Sears sells some pre made ones that you can add their drawers to. Probably have to customize it a little to add spools of wire to it.


----------



## BBQ (Nov 16, 2010)

mizuno2513 said:


> Dont have time my company wants to purchase one


Then I would just pick something from Grainger, they show about 1000 workbenches so you should be able to find something.

Modular workbenches
http://www.grainger.com/Grainger/mo.../ecatalog/N-9v5?Ndr=basedimid10071&sst=subset


Regular workbenches
http://www.grainger.com/Grainger/wo.../ecatalog/N-9vf?Ndr=basedimid10071&sst=subset


----------



## mizuno2513 (Sep 25, 2012)

i have loked through grainger fastenal and mcmaster carr and i was hping to find something more specialized but it looks like im going to have to get a basic ones and customize it from there


----------



## Dr. Evil (Aug 24, 2012)

Get a welding shop to build you a 3/8" thick table similar to a welding table.
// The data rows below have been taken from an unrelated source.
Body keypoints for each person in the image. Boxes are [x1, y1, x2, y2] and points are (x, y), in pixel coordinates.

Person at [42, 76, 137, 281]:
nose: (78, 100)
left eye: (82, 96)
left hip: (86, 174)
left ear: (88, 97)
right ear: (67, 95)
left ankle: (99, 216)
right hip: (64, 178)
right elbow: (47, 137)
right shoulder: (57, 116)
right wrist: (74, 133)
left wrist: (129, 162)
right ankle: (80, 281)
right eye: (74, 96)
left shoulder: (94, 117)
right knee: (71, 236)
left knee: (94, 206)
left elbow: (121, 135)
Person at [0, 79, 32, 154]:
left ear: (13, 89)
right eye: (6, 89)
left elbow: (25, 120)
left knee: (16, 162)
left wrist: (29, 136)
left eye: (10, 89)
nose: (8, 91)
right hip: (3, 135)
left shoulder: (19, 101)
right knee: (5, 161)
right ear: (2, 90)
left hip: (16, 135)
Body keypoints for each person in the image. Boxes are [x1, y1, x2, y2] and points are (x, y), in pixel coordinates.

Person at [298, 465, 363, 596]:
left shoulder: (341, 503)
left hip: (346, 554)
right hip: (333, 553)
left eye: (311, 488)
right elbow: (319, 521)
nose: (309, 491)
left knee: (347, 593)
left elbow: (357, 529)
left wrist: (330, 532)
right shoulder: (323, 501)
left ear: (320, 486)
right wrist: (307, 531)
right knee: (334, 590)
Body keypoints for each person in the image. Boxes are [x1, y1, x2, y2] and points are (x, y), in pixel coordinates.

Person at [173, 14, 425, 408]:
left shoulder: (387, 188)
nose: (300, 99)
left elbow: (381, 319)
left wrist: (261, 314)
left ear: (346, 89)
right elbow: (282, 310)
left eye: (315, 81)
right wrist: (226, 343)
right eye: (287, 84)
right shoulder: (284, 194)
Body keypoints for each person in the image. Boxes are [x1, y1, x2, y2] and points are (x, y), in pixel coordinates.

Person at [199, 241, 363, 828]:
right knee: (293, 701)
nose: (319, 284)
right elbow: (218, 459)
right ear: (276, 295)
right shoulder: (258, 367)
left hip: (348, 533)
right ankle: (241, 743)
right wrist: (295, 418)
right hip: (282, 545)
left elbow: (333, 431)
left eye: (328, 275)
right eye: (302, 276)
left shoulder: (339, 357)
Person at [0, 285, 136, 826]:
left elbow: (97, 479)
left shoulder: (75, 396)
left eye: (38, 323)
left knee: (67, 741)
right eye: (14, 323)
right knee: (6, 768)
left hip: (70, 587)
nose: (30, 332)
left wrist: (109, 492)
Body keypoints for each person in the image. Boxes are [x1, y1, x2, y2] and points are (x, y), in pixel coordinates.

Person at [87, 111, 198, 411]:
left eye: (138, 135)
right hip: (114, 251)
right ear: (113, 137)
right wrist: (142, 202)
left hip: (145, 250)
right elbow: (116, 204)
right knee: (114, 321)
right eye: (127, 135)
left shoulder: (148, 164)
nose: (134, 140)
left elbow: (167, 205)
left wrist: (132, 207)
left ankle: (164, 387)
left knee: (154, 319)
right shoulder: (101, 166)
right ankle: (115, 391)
Put some 1/4" rubber on top and you have a table that you can use for anything and will last forever.


----------



## MDShunk (Jan 7, 2007)

I always liked those flat carts that have a foot pedal to pump them up and down to get whatever working height you need to put the actual panel on, and any ordinary workbench or parts cart right beside.


----------



## etb (Sep 8, 2010)

MDShunk said:


> I always liked those flat carts that have a foot pedal to pump them up and down to get whatever working height you need to put the actual panel on, and any ordinary workbench or parts cart right beside.


I've never seen a flat cart like that but it sounds handy. On cabinets larger than 4' on a side we had a modified electric pallet forklift with stubby pallet forks on it. That way when the cabinet came on the truck it would get bolted to the forklift and then roll right to the build area and we could raise up/down. Once built it'd roll to test, then same lift puts on delivery truck. Called Big John or something; was ancient


----------



## greenman (Apr 20, 2012)

like this,

http://formaspace.com/Tool_bench.php


----------



## zwodubber (Feb 24, 2011)

I built this last year in my garage. LOL I only used a sawzall, drill and impact for the most part and I think it came out good. Sturdy as hell...


----------